1 Decision of the German Federal Fiscal Court of 27.09.2018 – V R 49/17 The dispute concerned the conditions under which a property developer can claim a refund of wrongly paid VAT from the tax authority pursuant to sec 13b German VAT Act (reverse charge scheme). The German Federal Fiscal Court has now clarified that, contrary to the opinion of the tax authorities (cf. German Ministry of Finance, letter dated 26.07.2017, Federal Tax Gazette I 2017, 1001, recital 15a), this is possible without restriction.
The refund claim is not dependent upon the property developer paying the VAT amount to the supplier. It also does not depend on whether the tax authorities can offset the claim. The property developer must receive the VAT refund under the general procedural conditions. No restrictions on the property developer’s claim have been specified by the legislator. It is not an abuse of rights, if the property developer applies for the refund of the VAT prior to having paid it back to the supplier. The court found that it was the tax authorities’ guideline which actually resulted in the property developer having wrongfully paid the VAT amount to the tax authorities.
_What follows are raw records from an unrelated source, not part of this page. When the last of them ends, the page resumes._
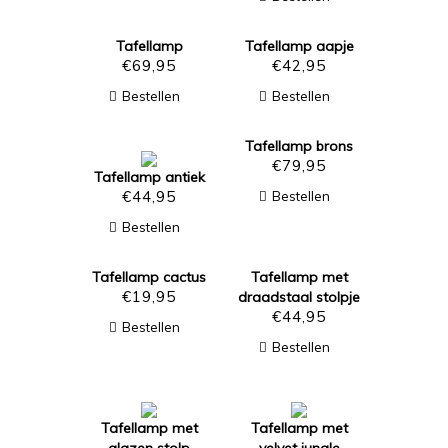
Tafellamp
Tafellamp aapje
€
69,95
€
42,95
Bestellen
Bestellen
Tafellamp brons
€
79,95
Tafellamp antiek
€
44,95
Bestellen
Bestellen
Tafellamp cactus
Tafellamp met
€
19,95
draadstaal stolpje
€
44,95
Bestellen
Bestellen
Tafellamp met
Tafellamp met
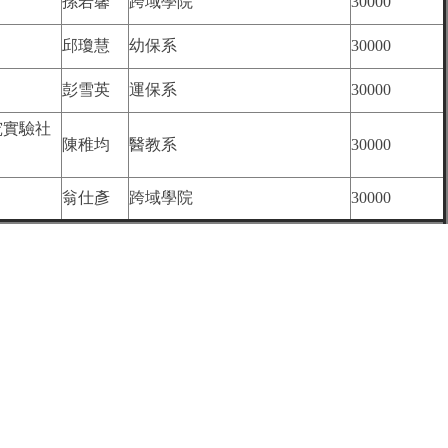
孫若馨
跨域學院
30000
邱瓊慧
幼保系
30000
彭雪英
運保系
30000
究實驗社
陳稚均
醫教系
30000
翁仕彥
跨域學院
30000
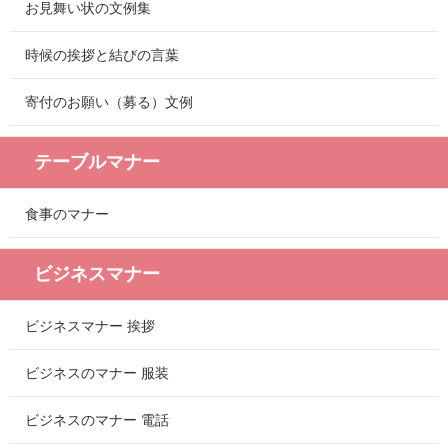
お見舞い状の文例集
時候の挨拶と結びの言葉
寄付のお願い（募る）文例
テーブルマナー
食事のマナー
ビジネスマナー
ビジネスマナー 挨拶
ビジネスのマナー 服装
ビジネスのマナー 電話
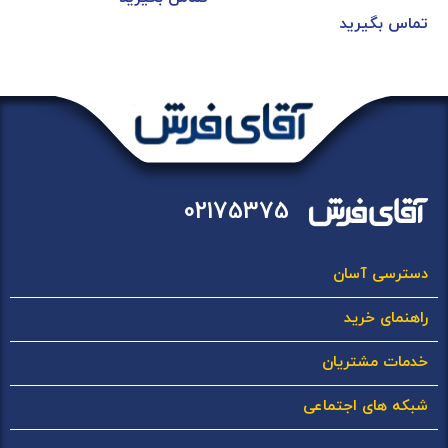
تماس بگیرید
02175375
دسترسی آسان
راهنمای خرید
خدمات مشتریان
شبکه های اجتماعی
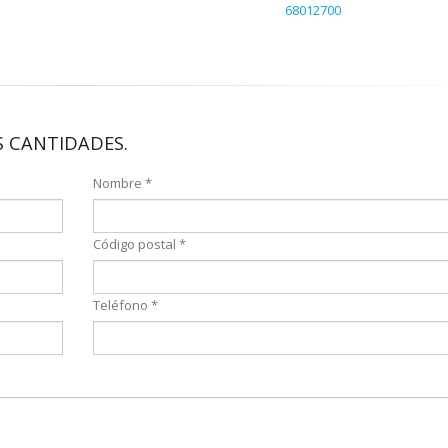
68012700
 CANTIDADES.
Nombre *
Código postal *
Teléfono *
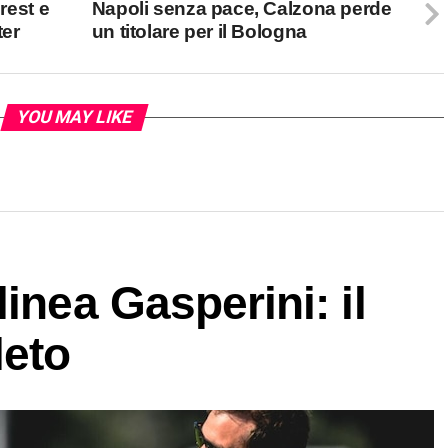
rest e
Napoli senza pace, Calzona perde
ter
un titolare per il Bologna
YOU MAY LIKE
inea Gasperini: il
leto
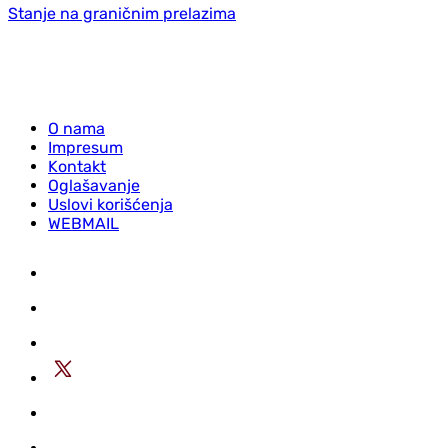
Stanje na graničnim prelazima
O nama
Impresum
Kontakt
Oglašavanje
Uslovi korišćenja
WEBMAIL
2 Consequences for the practice The judgment is particularly relevant in those cases in which a property developer cannot or need not satisfy the supplier‘s claim for payment. For instance, a developer cannot pay if he is insolvent. He need not pay if the civil claim of the supplier is, for example, time-barred. The statute of limitations is three years and it commences at the end of the year in which the developer has made the refund claim and the supplier first becomes aware of it (cf. German Federal Court of Justice, judgment of 17.05.2018 – VII ZR 157/17, recital 38).
Furthermore, a claim for refund interest, pursuant to sec 233a German General Fiscal Code, on the part of the property developer is now likely to be successful. The property developer's refund claim applies with respect to the taxation period for which he wrongfully declared and paid VAT. According to the German Federal Fiscal Court, sec 17 German VAT Act is not applicable.
The findings of the German Federal Fiscal Court are also important for other industries: In the purchasing associations sector, intermediaries can no longer reduce their VAT due to changes in jurisprudence in circumstances where they have granted their members price reductions at the expense of their own commission (KMLZ Newsletter 07|2015). In exchange, the members are no longer required to reduce their input VAT deduction on the basis of the benefits passed on to them. In its letter of 27.02.2015, the German Ministry of Finance granted protection of legitimate expectations for purchasing associations. In this sector – comparable to property developer cases – the situation arose that members cancelled their input VAT corrections and applied for refunds, while the purchasing association relied on the protection of legitimate expectations. In some cases, this protection of legitimate expectations was interpreted more strictly by tax offices than it normally is. The present ruling of the German Federal Fiscal Court should now also clarify these cases: The tax authorities cannot and must not attach additional, stricter criteria to the doctrine of legal legitimate expectations!